Earlier this month, the FDA requested an additional clinical trial and further information after previous trials showed mixed results. Top-line results from this newest phase 3 study (OPUS-3) shows lifitegrast met its primary goal of significantly improving patient-reported symptoms compared to placebo at 12 weeks (p<0.0007). Additionally, the novel cytokine-inhibiting drug met its secondary goal of improving symptoms at weeks 2 and 6 (P<0.0001 for both time points).
Shire expects these results will satisfy the FDA’s request for an additional clinical study, and plans to resubmit its new drug application in the first quarter of 2016. The company expects a U.S. launch next year.
Principle investigator Edward Holland, MD, said, “With OPUS-3, Shire has done something that has never been done before in a phase 3 clinical program in terms of demonstrating replicative symptom improvement.
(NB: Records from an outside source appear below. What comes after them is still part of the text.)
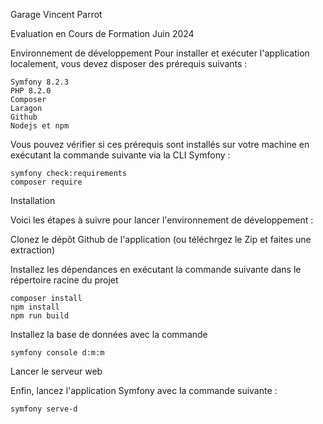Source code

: Garage Vincent Parrot

Evaluation en Cours de Formation Juin 2024

Environnement de développement
Pour installer et exécuter l'application localement, vous devez disposer des prérequis suivants :

    Symfony 8.2.3
    PHP 8.2.0
    Composer
    Laragon
    Github
    Nodejs et npm

Vous pouvez vérifier si ces prérequis sont installés sur votre machine en exécutant la commande suivante via la CLI Symfony :

    symfony check:requirements
    composer require

Installation

Voici les étapes à suivre pour lancer l'environnement de développement :

Clonez le dépôt Github de l'application (ou téléchrgez le Zip et faites une extraction)

Installez les dépendances en exécutant la commande suivante dans le répertoire racine du projet

    composer install 
    npm install 
    npm run build

Installez la base de données avec la commande 

    symfony console d:m:m

Lancer le serveur web 

Enfin, lancez l'application Symfony avec la commande suivante :

    symfony serve-d


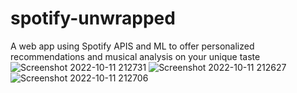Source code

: # spotify-unwrapped

A web app using Spotify APIS and ML to offer personalized recommendations and musical analysis on your unique taste
![Screenshot 2022-10-11 212731](https://user-images.githubusercontent.com/55571023/195250808-b52da65e-c7af-44b3-8b67-84dddb9b828e.png)
![Screenshot 2022-10-11 212627](https://user-images.githubusercontent.com/55571023/195250800-4ebf004a-0646-487a-9bf6-f7abb64cb34f.png)
![Screenshot 2022-10-11 212706](https://user-images.githubusercontent.com/55571023/195250806-039935b9-dbf2-4abf-bac3-a33ced6d3bd8.png)

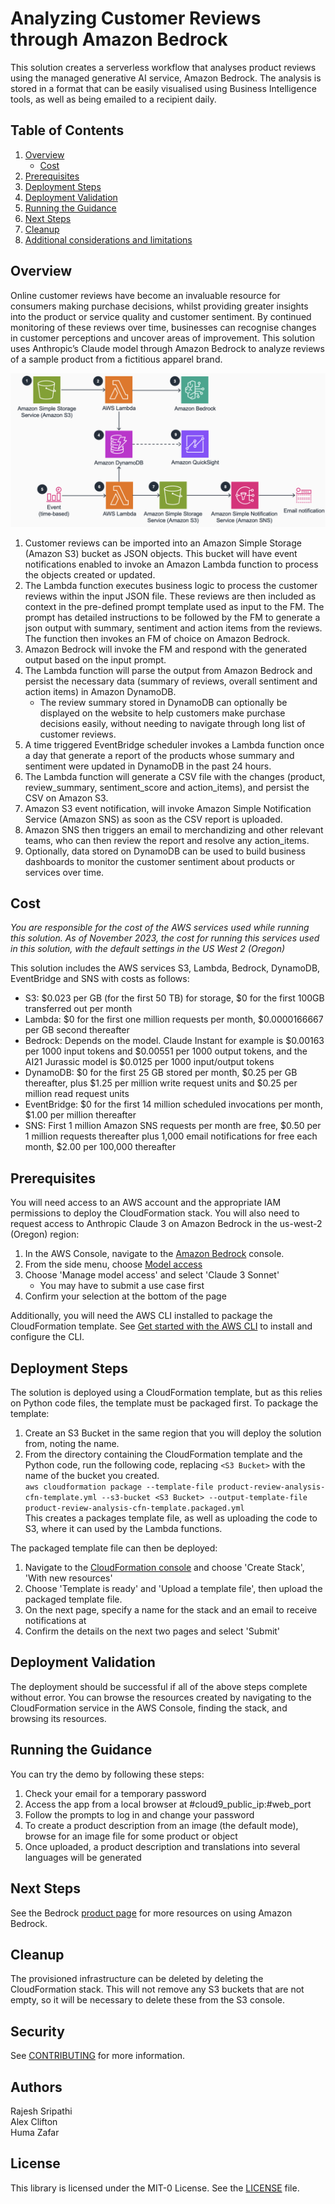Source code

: # Analyzing Customer Reviews through Amazon Bedrock

This solution creates a serverless workflow that analyses product reviews using the managed generative AI service, Amazon Bedrock. The analysis is stored in a format that can be easily visualised using Business Intelligence tools, as well as being emailed to a recipient daily.

## Table of Contents

1. [Overview](#overview)
    - [Cost](#cost)
2. [Prerequisites](#prerequisites)
3. [Deployment Steps](#deployment-steps)
4. [Deployment Validation](#deployment-validation)
5. [Running the Guidance](#running-the-guidance)
6. [Next Steps](#next-steps)
7. [Cleanup](#cleanup)
8. [Additional considerations and limitations](#additional-considerations-and-limitations)


## Overview

Online customer reviews have become an invaluable resource for consumers making purchase decisions, whilst providing greater insights into the product or service quality and customer sentiment. By continued monitoring of these reviews over time, businesses can recognise changes in customer perceptions and uncover areas of improvement. 
This solution uses Anthropic’s Claude model through Amazon Bedrock to analyze reviews of a sample product from a fictitious apparel brand.

![architecture diagram](assets/reference-architecture.png)

1. Customer reviews can be imported into an Amazon Simple Storage (Amazon S3)  bucket as JSON objects. This bucket will have event notifications enabled to invoke an Amazon Lambda function to process the objects created or updated.
2. The Lambda function executes business logic to process the customer reviews within the input JSON file. These reviews are then included as context in the pre-defined prompt template used as input to the FM. The prompt has detailed instructions to be followed by the FM to generate a json output with summary, sentiment and action items from the reviews. The function then invokes an FM of choice on Amazon Bedrock.
3. Amazon Bedrock will invoke the FM and respond with the generated output based on the input prompt.
4. The Lambda function will parse the output from Amazon Bedrock and persist the necessary data (summary of reviews, overall sentiment and action items) in Amazon DynamoDB. 
    - The review summary stored in DynamoDB can optionally be displayed on the website to help customers make purchase decisions easily, without needing to navigate through long list of customer reviews.
5. A time triggered EventBridge scheduler invokes a Lambda function once a day that generate a report of the products whose summary and sentiment were updated in DynamoDB in the past 24 hours. 
6. The Lambda function will generate a CSV file with the changes (product, review_summary, sentiment_score and action_items), and persist the CSV on Amazon S3.
7. Amazon S3 event notification, will invoke Amazon Simple Notification Service (Amazon SNS) as soon as the CSV report is uploaded.
8. Amazon SNS then triggers an email to merchandizing and other relevant teams, who can then review the report and resolve any action_items. 
9. Optionally, data stored on DynamoDB can be used to build business dashboards to monitor the customer sentiment about products or services over time.


## Cost

_You are responsible for the cost of the AWS services used while running this solution. As of November 2023, the cost for running this services used in this solution, with the default settings in the US West 2 (Oregon)_

This solution includes the AWS services S3, Lambda, Bedrock, DynamoDB, EventBridge and SNS with costs as follows:

- S3: $0.023 per GB (for the first 50 TB) for storage, $0 for the first 100GB transferred out per month
- Lambda: $0 for the first one million requests per month, $0.0000166667 per GB second thereafter
- Bedrock: Depends on the model. Claude Instant for example is $0.00163 per 1000 input tokens and $0.00551 per 1000 output tokens, and the AI21 Jurassic model is $0.0125 per 1000 input/output tokens
- DynamoDB: $0 for the first 25 GB stored per month, $0.25 per GB thereafter, plus $1.25 per million write request units and $0.25 per million read request units
- EventBridge: $0 for the first 14 million scheduled invocations per month, $1.00 per million thereafter
- SNS: First 1 million Amazon SNS requests per month are free, $0.50 per 1 million requests thereafter plus 1,000 email notifications for free each month, $2.00 per 100,000 thereafter

## Prerequisites

You will need access to an AWS account and the appropriate IAM permissions to deploy the CloudFormation stack.
You will also need to request access to Anthropic Claude 3 on Amazon Bedrock in the us-west-2 (Oregon) region:
1. In the AWS Console, navigate to the [Amazon Bedrock](https://us-west-2.console.aws.amazon.com/bedrock/home?region=us-west-2#/) console.
2. From the side menu, choose [Model access](https://us-west-2.console.aws.amazon.com/bedrock/home?region=us-west-2#/modelaccess)
3. Choose 'Manage model access' and select 'Claude 3 Sonnet'
   - You may have to submit a use case first
4. Confirm your selection at the bottom of the page

Additionally, you will need the AWS CLI installed to package the CloudFormation template.
See [Get started with the AWS CLI](https://docs.aws.amazon.com/cli/latest/userguide/cli-chap-getting-started.html) to install and configure the CLI.

## Deployment Steps

The solution is deployed using a CloudFormation template, but as this relies on Python code files, the template must be packaged first.
To package the template:
1. Create an S3 Bucket in the same region that you will deploy the solution from, noting the name.
2. From the directory containing the CloudFormation template and the Python code, run the following code, replacing `<S3 Bucket>` with the name of the bucket you created.  
`aws cloudformation package --template-file product-review-analysis-cfn-template.yml --s3-bucket <S3 Bucket> --output-template-file product-review-analysis-cfn-template.packaged.yml`  
This creates a packages template file, as well as uploading the code to S3, where it can used by the Lambda functions.

The packaged template file can then be deployed:
1. Navigate to the [CloudFormation console](https://console.aws.amazon.com/cloudformation) and choose 'Create Stack', 'With new resources'
2. Choose 'Template is ready' and 'Upload a template file', then upload the packaged template file.
3. On the next page, specify a name for the stack and an email to receive notifications at
4. Confirm the details on the next two pages and select 'Submit'

## Deployment Validation

The deployment should be successful if all of the above steps complete without error. You can browse the resources created by navigating to the CloudFormation service in the AWS Console, finding the stack, and browsing its resources.

## Running the Guidance

You can try the demo by following these steps:
1. Check your email for a temporary password
2. Access the app from a local browser at #cloud9_public_ip:#web_port
3. Follow the prompts to log in and change your password
4. To create a product description from an image (the default mode), browse for an image file for some product or object
5. Once uploaded, a product description and translations into several languages will be generated

## Next Steps

See the Bedrock [product page](https://aws.amazon.com/bedrock/) for more resources on using Amazon Bedrock.

## Cleanup

The provisioned infrastructure can be deleted by deleting the CloudFormation stack. This will not remove any S3 buckets that are not empty, so it will be necessary to delete these from the S3 console.


## Security

See [CONTRIBUTING](CONTRIBUTING.md#security-issue-notifications) for more information.


## Authors

Rajesh Sripathi\
Alex Clifton\
Huma Zafar


## License

This library is licensed under the MIT-0 License. See the [LICENSE](LICENSE) file.
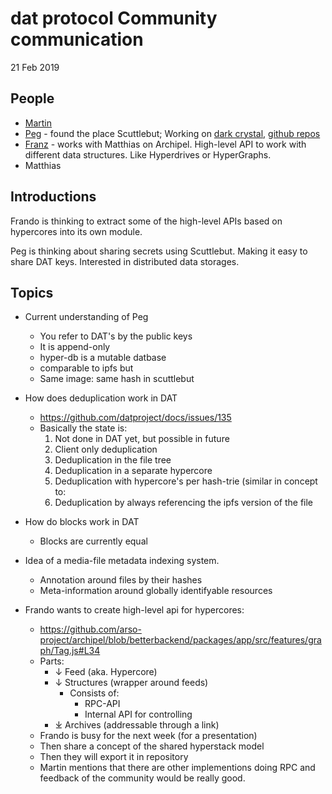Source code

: # dat protocol Community communication

21 Feb 2019

## People

- [Martin](https://github.com/martinheidegger)
- [Peg](https://github.com/ameba23) - found the place Scuttlebut; Working on [dark crystal](https://darkcrystal.pw), [github repos](http://github.com/blockades)
- [Franz](https://github.com/frando) - works with Matthias on Archipel. High-level API to work with different data structures. Like Hyperdrives or HyperGraphs.
- Matthias

## Introductions

Frando is thinking to extract some of the high-level APIs based on hypercores into its own module. 

Peg is thinking about sharing secrets using Scuttlebut.
Making it easy to share DAT keys. Interested in 
distributed data storages.

## Topics

- Current understanding of Peg
    - You refer to DAT's by the public keys
    - It is append-only
    - hyper-db is a mutable datbase
    - comparable to ipfs but 
    - Same image: same hash in scuttlebut
- How does deduplication work in DAT
    - https://github.com/datproject/docs/issues/135
    - Basically the state is:
        1. Not done in DAT yet, but possible in future
        2. Client only deduplication
        3. Deduplication in the file tree
        4. Deduplication in a separate hypercore
        5. Deduplication with hypercore's per hash-trie (similar in concept to: 
        6. Deduplication by always referencing the ipfs version of the file
- How do blocks work in DAT
    - Blocks are currently equal 
- Idea of a media-file metadata indexing system.
    - Annotation around files by their hashes
    - Meta-information around globally identifyable resources

- Frando wants to create high-level api for hypercores:
    - https://github.com/arso-project/archipel/blob/betterbackend/packages/app/src/features/graph/Tag.js#L34
    - Parts:
        - ↓ Feed (aka. Hypercore)
        - ↓ Structures (wrapper around feeds)
            - Consists of:
                - RPC-API
                - Internal API for controlling
        - ⤓ Archives (addressable through a link)
    - Frando is busy for the next week (for a presentation)
    - Then share a concept of the shared hyperstack model
    - Then they will export it in repository
    - Martin mentions that there are other implementions doing RPC and feedback of the community would be really good.
 
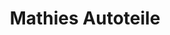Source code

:---
title: "Mathies Autoteile"
url: /buchholz-in-der-nordheide/mathies-autoteile/
shop: Autoteile
---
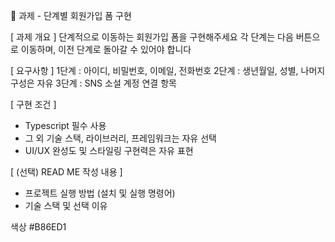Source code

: 💬 과제 - 단계별 회원가입 폼 구현 

[ 과제 개요 ]
단계적으로 이동하는 회원가입 폼을 구현해주세요
각 단계는 다음 버튼으로 이동하며, 이전 단계로 돌아갈 수 있어야 합니다

[ 요구사항 ]
1단계 : 아이디, 비밀번호, 이메일, 전화번호
2단계 : 생년월일, 성별, 나머지 구성은 자유
3단계 : SNS 소설 계정 연결 항목

[ 구현 조건 ]
-  Typescript 필수 사용
- 그 외 기술 스택, 라이브러리, 프레임워크는 자유 선택
- UI/UX 완성도 및 스타일링 구현력은 자유 표현

[ (선택) READ ME 작성 내용 ]
- 프로젝트 실행 방법 (설치 및 실행 명령어)
- 기술 스택 및 선택 이유


색상
#B86ED1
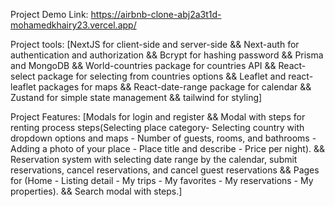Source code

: Project Demo Link: https://airbnb-clone-abj2a3t1d-mohamedkhairy23.vercel.app/

Project tools: [NextJS for client-side and server-side && Next-auth for authentication and authorization && Bcrypt for hashing password && Prisma and MongoDB && World-countries package for countries API && React-select package for selecting from countries options && Leaflet and react-leaflet packages for maps && React-date-range package for calendar && Zustand for simple state management && tailwind for styling]

Project Features: [Modals for login and register && Modal with steps for renting process steps(Selecting place category- Selecting country with dropdown options and maps - Number of guests, rooms, and bathrooms - Adding a photo of your place - Place title and describe - Price per night). && Reservation system with selecting date range by the calendar, submit reservations, cancel reservations, and cancel guest reservations && Pages for (Home - Listing detail - My trips - My favorites - My reservations - My properties). && Search modal with steps.]
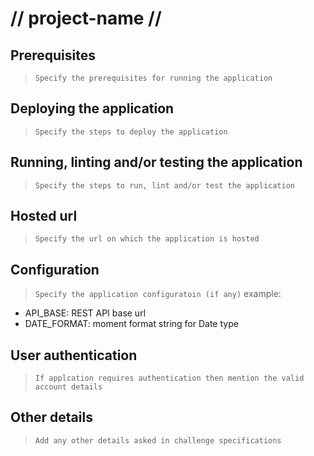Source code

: # // project-name //

## Prerequisites
>`Specify the prerequisites for running the application`

## Deploying the application
>`Specify the steps to deploy the application`

## Running, linting and/or testing the application
>`Specify the steps to run, lint and/or test the application`

## Hosted url
>`Specify the url on which the application is hosted`

## Configuration
>`Specify the application configuratoin (if any)`
example:
- API_BASE: REST API base url
- DATE_FORMAT: moment format string for Date type

## User authentication
>`If applcation requires authentication then mention the valid account details`

## Other details
>`Add any other details asked in challenge specifications`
The symptom improvement seen as early as 2 weeks also is impressive. OPUS-3 was an extremely well-run, highly powered clinical trial and the patient enrollment size for the entire lifitegrast clinical program has been rarely seen for ocular surface conditions. I’m excited about these positive data for lifitegrast and the potential for a new treatment option for patients for dry eye disease.”